Bu gece içimi huzursuz eden bir şeyler vardı. Odamda dönüp dönüp durmaktan bunalmıştım artık. Telefon tablet bilgisayar üçlüsü bile bana yaramıyordu. Telefonuma gelen bildirim sesiyle heyecanlanmadan edemedim. Gözlerim ekrana ilişince tanımadığım bir numaradan mesaj aldığımı gördüm.
"Hey nasılsın Haru?"diyordu mesajda.
"Kimsiniz?"diyerek yanıtladım.
"Şey ben Park Jimin numaranı kütüphane üyeler listesinden buldum ve yazmak istedim sorun olmaz değil mi?"
Şaşkınlıkla, olduğum yerden yatağıma doğru ilerledim.
"Yok sorun olmaz da neden aldın?"
"Şey belki bir daha gelmezsin diye korktum."

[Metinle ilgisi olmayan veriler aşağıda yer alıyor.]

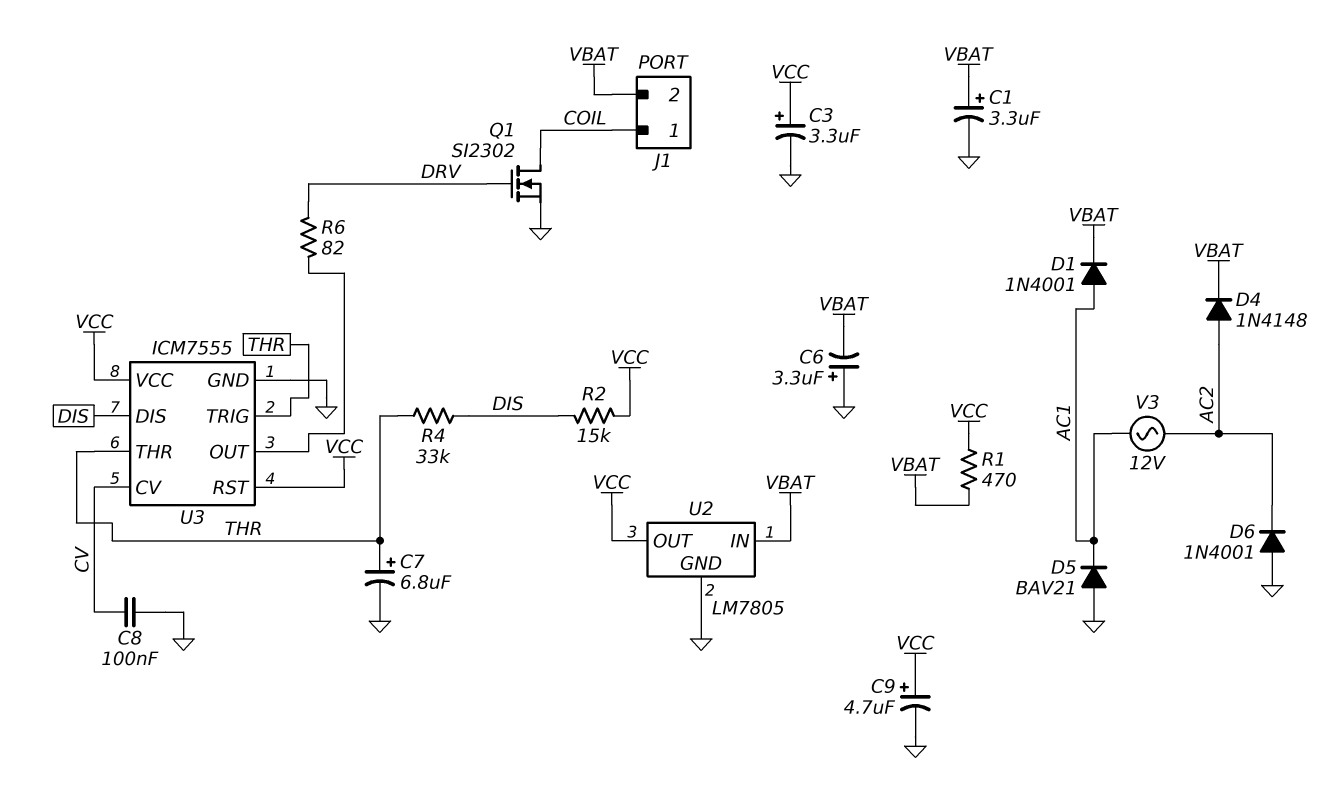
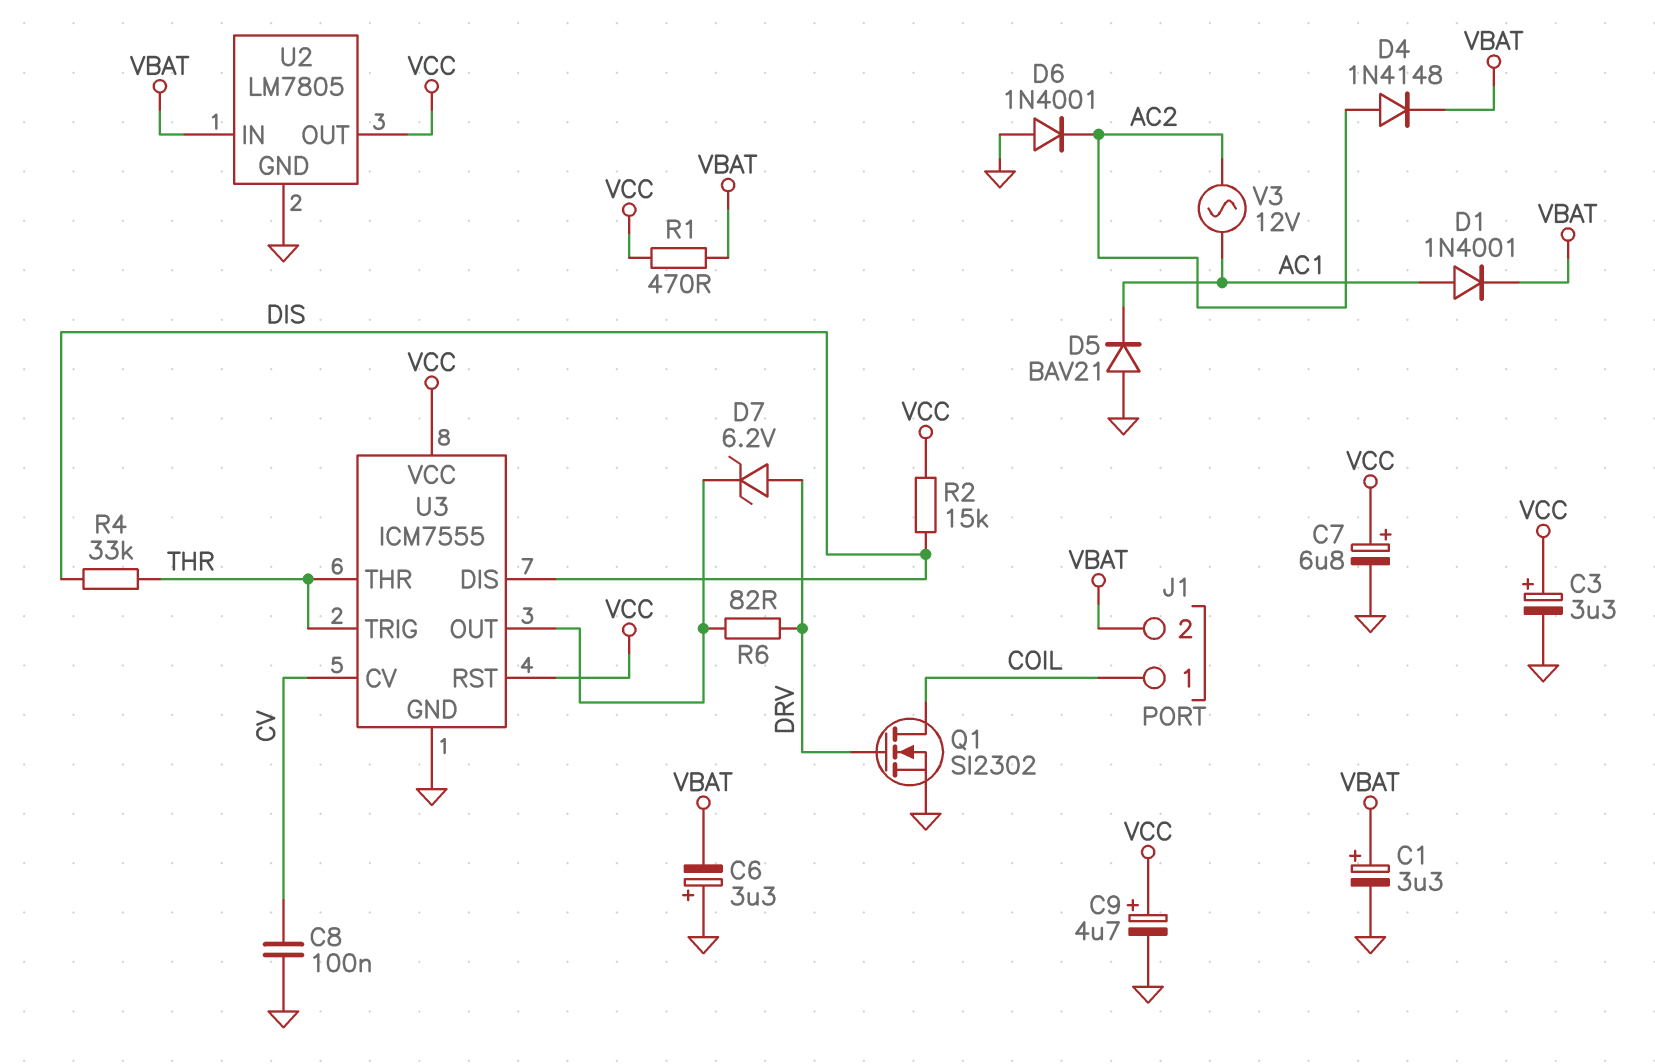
C7: 6.8uF (plus THR, minus GND) -> 6.8uF (plus VCC, minus GND)
D7: none -> zener 6.2V (A DRV, K U3/OUT)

(Y/N: Ya sen ponçik misin ya? Canım biasım benim xjdnjssnjs)
Çok sevimli ve masum bir kişiliği vardı. Bir yada iki saatlik vakit geçirmemizden çıkardığım sonuç buydu. Yeni bir arkadaşım daha olduğu için sevinmedim değildi aslında.
"Anladım öyleyse kaydediyorum numaranı Park Jimin"
"Bende Lee Haru"kıkırdadım.
Biraz daha sohbet ettikten sonra telefonumu bıraktım. Jungkook'u düşünüyordum. Aklımdan bir an olsun çıkmıyordu ki. Bir insanı severken ondan vazgeçmeye çalışmak kadar kötü bir şey yoktu. Gece geç saatlere yaklaşınca uyuma isteğim daha da arttı. Yorganımın içine girip gözlerimi kapattım fakat o an telefonum aralıksız titremeye başladı. Yavaş hareketlerle elimi komidinimin üzerine uzattım. Karanlıkta parlayan telefonumun ekranı beni çok rahatsız ediyordu. Gözlerimi bir an olsun kısarak arayana bakmaya çalıştım. Arayan Jungkook'tu. B-bu Jungkook'tu. Kararsızlıkla kavrulan bedenime rağmen telefonu açtım.
"Alo?"
"Haru uyuyor muydun?"
"Evet. Neden aradın?"
"Aşağıya gelebilir misin? Biraz konuşmamız gerek arabada bekliyorum"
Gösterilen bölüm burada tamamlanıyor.